### [Texto extraído]
------------

11 de abril de 2024

Con cuánta verdad escribió el célebre físico Rober Mayer: “La fe en la vida eterna del alma fue lo que de verdad me consoló cuando tuve la mano fría de mi madre moribunda entre las mías.

Realmente, la gran sabiduría de la vida es ésta: mirarla desde el punto de vista de la muerte, y mirar la muerte a la luz de la vida eterna. Así, se transforma la muerte en la gran niveladora y la gran orientadora de la vida. Al triste y adolorido le dice: ¡Ten paciencia, ya no durará mucho! Al superficial y frívolo le dice: ¡Cuidado, todo se acaba muy pronto! Al engreído: ¡Espera, espera un poco, ya verás qué será de ti! Y al que lucha con tesón haciendo el bien: ¡Persevera, que al final alcanzarás tu galardón!

------------

### [Objetivo del ejercicio]
Enumera, con las palabras del texto sobre la muerte, todas las clases de personas a las que, según ese texto, la muerte les dice algo.

### [Información registrada]

------------

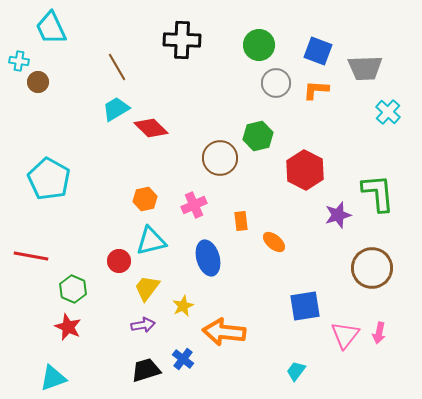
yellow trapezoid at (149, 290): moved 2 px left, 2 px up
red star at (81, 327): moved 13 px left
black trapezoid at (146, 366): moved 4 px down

------------

### [Resultado del ejercicio]
- El triste y adolorido
- El superficial y frívolo
- El engreído
- El que lucha con tesón haciendo el bien